◆ EXERCISE BRIEF
Below are some records. Copy every line in them that holds "nose".

◆ DATA EXCERPTS
******
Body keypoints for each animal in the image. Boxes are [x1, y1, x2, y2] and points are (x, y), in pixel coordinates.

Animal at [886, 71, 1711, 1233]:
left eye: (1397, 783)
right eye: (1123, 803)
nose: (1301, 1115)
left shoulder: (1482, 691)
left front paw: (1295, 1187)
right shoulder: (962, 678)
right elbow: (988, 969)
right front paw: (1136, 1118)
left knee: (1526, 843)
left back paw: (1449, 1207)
******
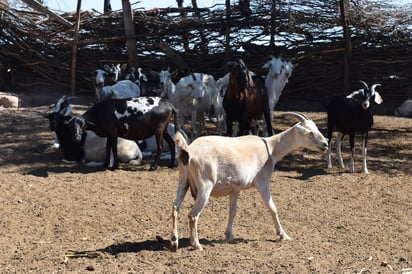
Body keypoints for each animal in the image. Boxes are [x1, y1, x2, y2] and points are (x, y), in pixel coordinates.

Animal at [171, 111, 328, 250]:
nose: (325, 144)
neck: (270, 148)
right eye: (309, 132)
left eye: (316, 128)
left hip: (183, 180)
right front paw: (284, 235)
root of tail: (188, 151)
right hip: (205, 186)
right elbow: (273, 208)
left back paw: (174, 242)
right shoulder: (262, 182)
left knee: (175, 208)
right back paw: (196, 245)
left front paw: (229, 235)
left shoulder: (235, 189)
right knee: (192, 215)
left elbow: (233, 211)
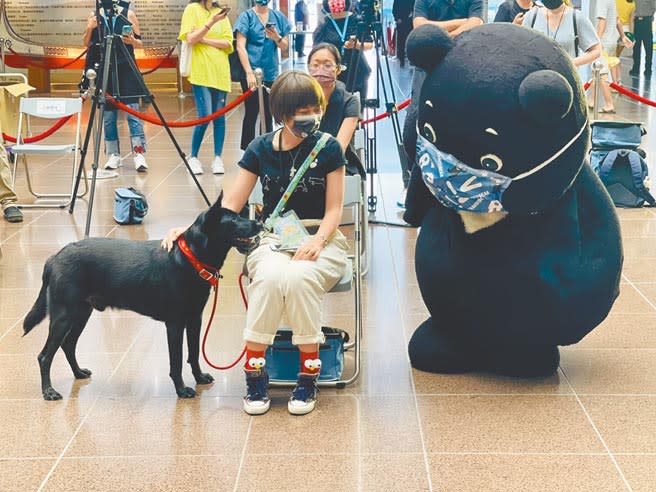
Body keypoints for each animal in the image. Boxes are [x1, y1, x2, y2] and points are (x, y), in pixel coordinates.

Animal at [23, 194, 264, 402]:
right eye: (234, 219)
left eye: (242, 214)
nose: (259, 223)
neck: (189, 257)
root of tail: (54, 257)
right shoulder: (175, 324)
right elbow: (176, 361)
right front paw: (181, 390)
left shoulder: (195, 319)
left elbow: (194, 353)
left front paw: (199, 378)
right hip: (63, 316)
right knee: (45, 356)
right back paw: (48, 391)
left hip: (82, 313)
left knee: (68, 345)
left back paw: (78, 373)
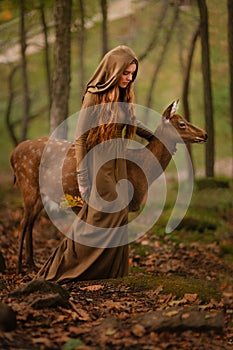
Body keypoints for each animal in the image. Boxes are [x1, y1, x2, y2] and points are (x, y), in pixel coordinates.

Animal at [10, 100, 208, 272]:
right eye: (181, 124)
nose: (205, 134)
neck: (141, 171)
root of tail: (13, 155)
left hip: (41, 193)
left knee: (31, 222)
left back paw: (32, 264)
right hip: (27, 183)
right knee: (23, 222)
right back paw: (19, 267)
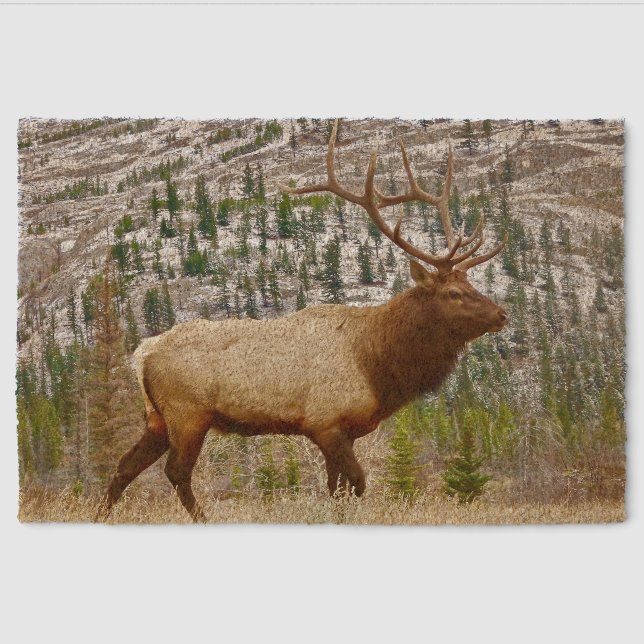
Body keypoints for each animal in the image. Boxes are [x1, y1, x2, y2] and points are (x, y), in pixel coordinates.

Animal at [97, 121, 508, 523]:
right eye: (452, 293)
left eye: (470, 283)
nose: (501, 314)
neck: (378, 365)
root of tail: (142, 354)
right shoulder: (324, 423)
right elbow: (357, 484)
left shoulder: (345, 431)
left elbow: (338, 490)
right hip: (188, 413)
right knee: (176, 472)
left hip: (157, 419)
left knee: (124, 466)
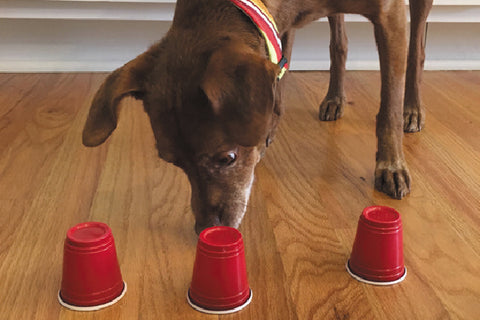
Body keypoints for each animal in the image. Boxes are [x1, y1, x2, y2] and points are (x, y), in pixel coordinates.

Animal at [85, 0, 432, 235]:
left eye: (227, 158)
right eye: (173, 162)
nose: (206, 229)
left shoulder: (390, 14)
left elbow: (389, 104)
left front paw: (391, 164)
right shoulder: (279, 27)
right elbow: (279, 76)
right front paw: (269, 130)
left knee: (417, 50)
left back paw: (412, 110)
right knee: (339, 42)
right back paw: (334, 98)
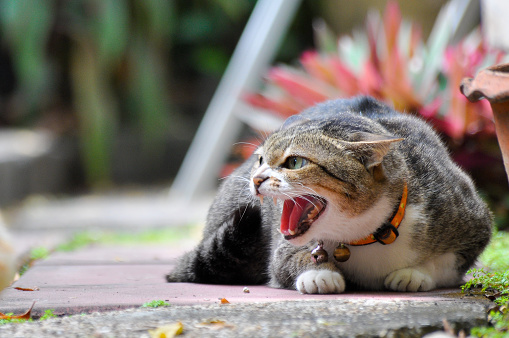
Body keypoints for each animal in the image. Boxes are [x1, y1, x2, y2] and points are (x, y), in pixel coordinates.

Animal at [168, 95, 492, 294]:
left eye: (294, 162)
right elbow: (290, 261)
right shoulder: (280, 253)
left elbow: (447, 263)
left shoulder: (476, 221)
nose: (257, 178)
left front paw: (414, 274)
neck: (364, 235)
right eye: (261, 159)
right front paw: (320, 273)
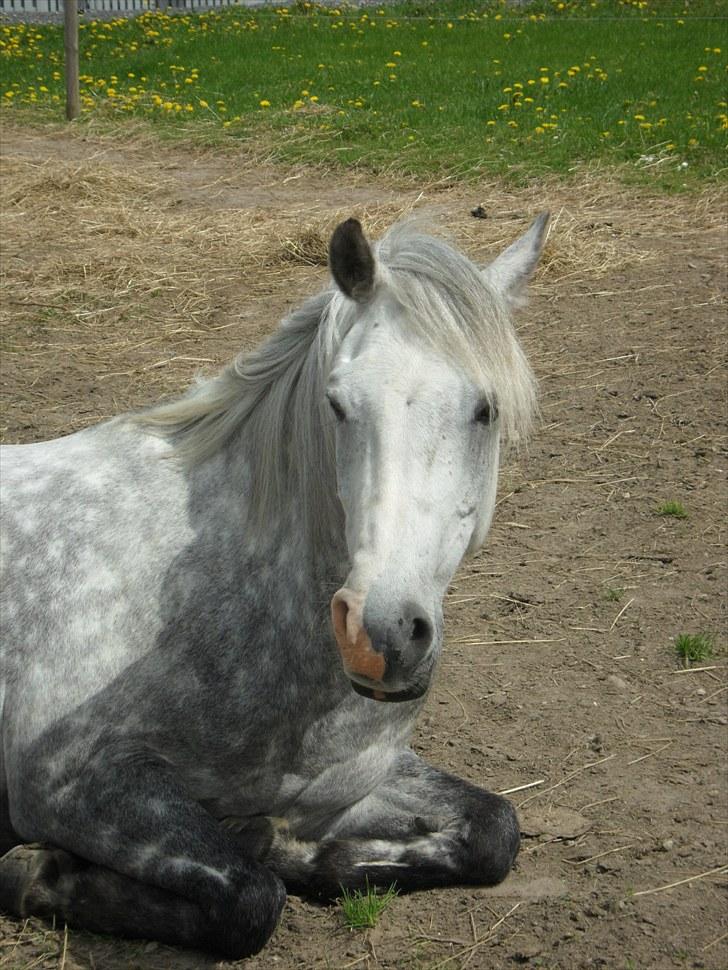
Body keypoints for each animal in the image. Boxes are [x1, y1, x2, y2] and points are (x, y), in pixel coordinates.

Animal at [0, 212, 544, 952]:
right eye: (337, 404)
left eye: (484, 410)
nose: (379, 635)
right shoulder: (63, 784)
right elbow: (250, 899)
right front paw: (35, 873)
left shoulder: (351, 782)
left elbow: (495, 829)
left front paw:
******
◆ PROBLEM SOLUTION
nose: (1301, 1115)
nose: (325, 144)
nose: (259, 223)
nose: (205, 134)
nose: (501, 314)
nose: (206, 229)
nose: (257, 178)
nose: (379, 635)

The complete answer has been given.